5.5.2 Nieuwvestiging dienstverlening
Het bevoegd gezag kan bij een omgevingsvergunning afwijken van het bepaalde in lid 5.4.6 om nieuwvestiging van dienstverlening toe te staan, met dien verstande dat:
-
a. er door toepassing van deze bevoegdheid niet meer dan 2 dienstverleningvestigingen aaneengesloten gevestigd zijn;
-
b. er door toepassing van deze bevoegdheid geen combinatie ontstaat van meer dan 3 horeca- en/of dienstverleningvestigingen aaneengesloten;
-
c. er door toepassing van deze bevoegdheid geen solitaire detailhandelsvestigingen ontstaan;
-
d. hierbij onderbouwd wordt dat met nieuwvestiging van de functie dienstverlening geen onevenredige afbreuk wordt gedaan aan het bestaande woonkarakter.

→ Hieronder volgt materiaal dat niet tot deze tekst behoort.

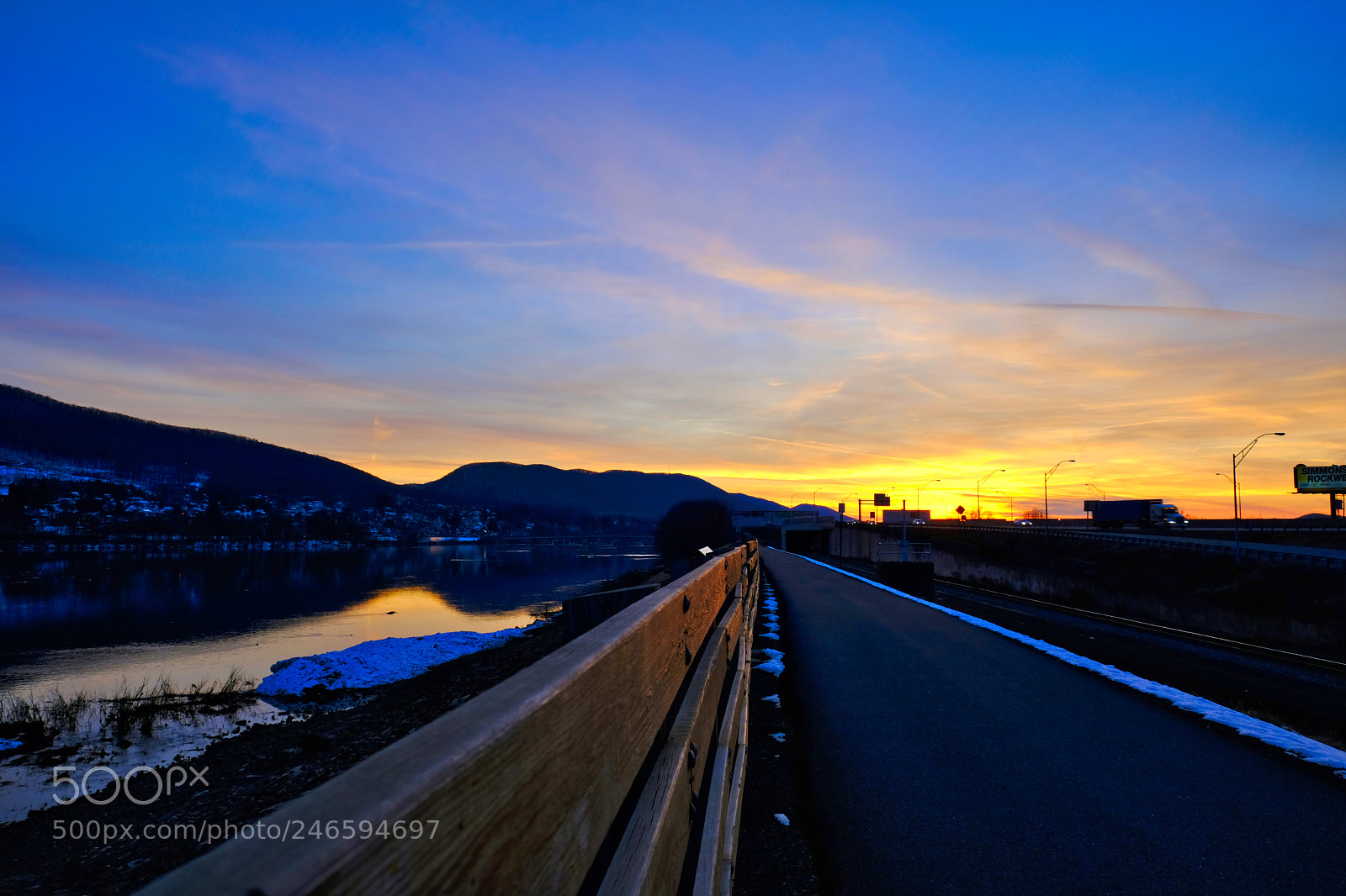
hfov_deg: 67.4
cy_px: 448
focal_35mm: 27
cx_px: 673
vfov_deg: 47.9
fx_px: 1009
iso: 200
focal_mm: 18
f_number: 8
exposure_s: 1/28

5.5.3 Nieuwvestiging horeca
Het bevoegd gezag kan bij een omgevingsvergunning afwijken van het bepaalde in lid 5.4.6 om nieuwvestiging van horeca toe te staan, met dien verstande dat:
-
a. er door toepassing van deze bevoegdheid niet meer dan 3 horecavestigingen aaneengesloten gevestigd zijn;
-
b. er door toepassing van deze bevoegdheid geen combinatie ontstaat van meer dan 3 horeca- en/of dienstverleningvestigingen aaneengesloten;
-
c. er door toepassing van deze bevoegdheid geen solitaire detailhandelsvestigingen ontstaan;
-
d. hierbij onderbouwd wordt dat met nieuwvestiging van de functie horeca geen onevenredige afbreuk wordt gedaan aan het bestaande woonkarakter.

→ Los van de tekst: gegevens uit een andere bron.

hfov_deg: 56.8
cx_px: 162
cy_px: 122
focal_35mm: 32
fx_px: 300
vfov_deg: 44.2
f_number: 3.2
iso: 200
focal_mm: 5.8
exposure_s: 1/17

5.6 Omgevingsvergunning voor het uitvoeren van een werk, geen bouwwerk zijnde, of van werkzaamheden
5.6.1 Verbod
Het is verboden op gronden buiten het bouwvlak zonder of in afwijking van een omgevingsvergunning voor het uitvoeren van een werk, geen bouwwerk zijnde, of van werkzaamheden de volgende werken of werkzaamheden uit te voeren:
-
a. het aanbrengen van oppervlakteverhardingen.
5.6.2 Uitzondering verbod
Het verbod als bedoeld in lid 5.6.1 is niet van toepassing op werken of werkzaamheden die:
-
a. betrekking hebben op normaal onderhoud en beheer;
-
b. reeds in uitvoering zijn op het tijdstip van het van kracht worden van het plan;
-
c. reeds mogen worden uitgevoerd krachtens een verleende omgevingsvergunning voor het uitvoeren van een werk, geen bouwwerk zijnde, of van werkzaamheden;
-
d. noodzakelijk zijn in het kader van de Wet bodembescherming;
-
e. bestaan uit het aanleggen of verharden van paden;
-
f. bestaan uit het aanleggen of verharden van een terras of vergelijkbare voorziening met een oppervlakte die niet meer bedraagt dan 40% van de bij het hoofdgebouw behorende achtererf met een maximum van 30 m², met dien verstande dat in ieder geval 20 m² mag worden gerealiseerd.
5.6.3 Voorwaarden afwijken
Het bevoegd gezag kan bij omgevingsvergunning afwijken van het verbod als bedoeld in lid 5.6.1, waarbij geldt dat:
-
a. op basis van geohydrologisch onderzoek is aangetoond dat de waterhuishouding niet onevenredig wordt geschaad;
-
b. aan de omgevingsvergunning voorschriften kunnen worden verbonden in verband met het beschermen van de waterhuishoudkundige belangen.